Truculentos, sem dar chance de o cidadão se explicar, policiais prendem inocente que passa pelos piores 11 dias de sua vida nas mãos do sistema prisonal
10h30 do dia 19 de outubro. Entretido com o nivelamento do contrapiso do cubículo que seria usado como depósito e mostruário das peças artesanais produzidas por sua família, o indígena vê três homens invadirem o terreno de sua morada. Eles lhe perguntam seu nome e, ao ouvir “Leonel José da Silva”, imobilizam o pequeno wapixana, colocam--lhe algemas e comunicam:
— O senhor está preso!
— Calma… preso por quê? Eu não fiz nada. Sou inocente…
— O senhor pode ter esquecido, mas a Justiça não esquece.
— Moço, deixa eu pegar meu documento, deixa eu falar com minha mulher… Eu sou inocente…
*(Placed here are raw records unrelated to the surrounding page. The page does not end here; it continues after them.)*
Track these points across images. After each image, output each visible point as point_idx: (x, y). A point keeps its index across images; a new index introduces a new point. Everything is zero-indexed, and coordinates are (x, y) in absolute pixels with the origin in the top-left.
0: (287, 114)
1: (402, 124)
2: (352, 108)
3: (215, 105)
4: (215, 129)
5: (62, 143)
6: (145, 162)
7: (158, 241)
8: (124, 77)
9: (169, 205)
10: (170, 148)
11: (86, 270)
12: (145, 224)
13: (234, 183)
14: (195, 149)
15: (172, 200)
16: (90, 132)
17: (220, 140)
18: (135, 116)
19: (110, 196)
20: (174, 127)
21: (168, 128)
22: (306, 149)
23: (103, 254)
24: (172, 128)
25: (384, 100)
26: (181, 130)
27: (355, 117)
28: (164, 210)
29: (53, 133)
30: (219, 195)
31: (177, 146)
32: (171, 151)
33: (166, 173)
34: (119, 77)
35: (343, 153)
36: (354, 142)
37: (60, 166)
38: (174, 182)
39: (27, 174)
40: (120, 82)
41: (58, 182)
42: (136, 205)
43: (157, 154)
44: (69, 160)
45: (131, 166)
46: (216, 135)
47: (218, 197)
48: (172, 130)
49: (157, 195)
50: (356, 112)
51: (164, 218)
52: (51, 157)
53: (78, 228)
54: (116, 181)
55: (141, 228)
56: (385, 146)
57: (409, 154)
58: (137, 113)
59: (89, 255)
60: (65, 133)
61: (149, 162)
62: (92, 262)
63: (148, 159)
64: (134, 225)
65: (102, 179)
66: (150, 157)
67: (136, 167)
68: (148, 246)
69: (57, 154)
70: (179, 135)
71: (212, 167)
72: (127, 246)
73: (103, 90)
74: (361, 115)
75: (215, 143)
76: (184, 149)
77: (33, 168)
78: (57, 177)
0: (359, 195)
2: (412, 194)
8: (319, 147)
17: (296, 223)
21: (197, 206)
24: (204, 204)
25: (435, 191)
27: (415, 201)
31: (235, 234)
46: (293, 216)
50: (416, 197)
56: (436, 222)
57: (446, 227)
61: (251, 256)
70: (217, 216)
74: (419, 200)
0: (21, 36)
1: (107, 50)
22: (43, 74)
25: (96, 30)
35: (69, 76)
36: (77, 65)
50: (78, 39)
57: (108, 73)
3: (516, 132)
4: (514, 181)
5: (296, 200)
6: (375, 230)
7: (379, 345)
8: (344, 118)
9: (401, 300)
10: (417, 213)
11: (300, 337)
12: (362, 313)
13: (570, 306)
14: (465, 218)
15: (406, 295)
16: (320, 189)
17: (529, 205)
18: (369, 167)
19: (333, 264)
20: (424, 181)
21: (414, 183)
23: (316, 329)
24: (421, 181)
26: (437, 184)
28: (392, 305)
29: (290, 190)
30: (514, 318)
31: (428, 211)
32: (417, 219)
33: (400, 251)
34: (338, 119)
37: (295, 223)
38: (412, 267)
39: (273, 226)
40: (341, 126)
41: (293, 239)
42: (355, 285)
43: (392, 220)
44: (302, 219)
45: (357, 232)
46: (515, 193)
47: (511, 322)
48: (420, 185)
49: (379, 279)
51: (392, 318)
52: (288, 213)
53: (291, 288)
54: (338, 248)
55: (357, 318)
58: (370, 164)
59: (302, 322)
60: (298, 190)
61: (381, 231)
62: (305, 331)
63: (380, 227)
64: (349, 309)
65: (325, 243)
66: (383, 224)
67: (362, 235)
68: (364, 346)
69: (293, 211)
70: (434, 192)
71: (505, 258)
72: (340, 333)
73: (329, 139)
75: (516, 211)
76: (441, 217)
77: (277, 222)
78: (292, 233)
Sob olhares de curiosos que se posicionam na rua, Leonel é arrastado até a viatura e, antes de ser jogado no camburão, ouve: — O senhor vai ter muito tempo pra ensaiar o que dizer de sua inocência ao juiz…
Lá de trás, do módulo usado para a produção de artesanato, Ana, esposa de Leonel, corre para ver o que está acontecendo. Não deu tempo. Do portão, só viu a viatura se afastando. Ali começava a saga da família wapixana.
Sem nenhuma ideia do que estava ocorrendo, eles precisavam descobrir para onde o patriarca havia sido levado, por quê e o que fazer para tê-lo de volta. Márcio Alexandre, o filho mais velho, sem nenhuma experiência com polícia, justiça ou advocacia, teve que fazer mágica e correr contra o relógio para libertar o pai. Enquanto isso, entre cadeia, IML, audiência de custódia e penitenciária, ninguém ouvia o clamor de inocência de Leonel.
Ninguém se preocupou em verificar se o homem preso era, de fato, o homem procurado. Uma sequência de erros grosseiros cometidos por autoridades levou um inocente a viver os piores dias de sua vida.
Apesar de não ter nenhuma passagem por delegacias, o indígena da etnia wapixana, Leonel José da Silva, 53 anos, foi preso em sua residência e recolhido à Penitenciária Agrícola de Monte Cristo, onde permaneceu por onze dias — apesar de tentar mostrar, o tempo todo, que sua prisão era um grande erro. Homônimo — A ordem de prisão deveria ter sido cumprida contra outro homem: Leonel José da Silva, conhecido como Zé do Óleo, nascido em 25 de agosto de 1961, filho de José Peter da Silva e Joana Milton da Silva.
Embora todos esses dados de Zé do Óleo estivessem registrados em todas as etapas do processo, agentes policiais coagiram e prenderam o homônimo, Leonel José da Silva, sem checar as dados e nem ouvir os apelos do inocente.
O Habeas Corpus impetrado pelas advogadas Fernanda Félix Cordeiro e Luciane Xavier Cavalcante pôs fim ao erro processual e ao sofrimento do inocente wapixana que, no dia 20, voltou para o seu lar.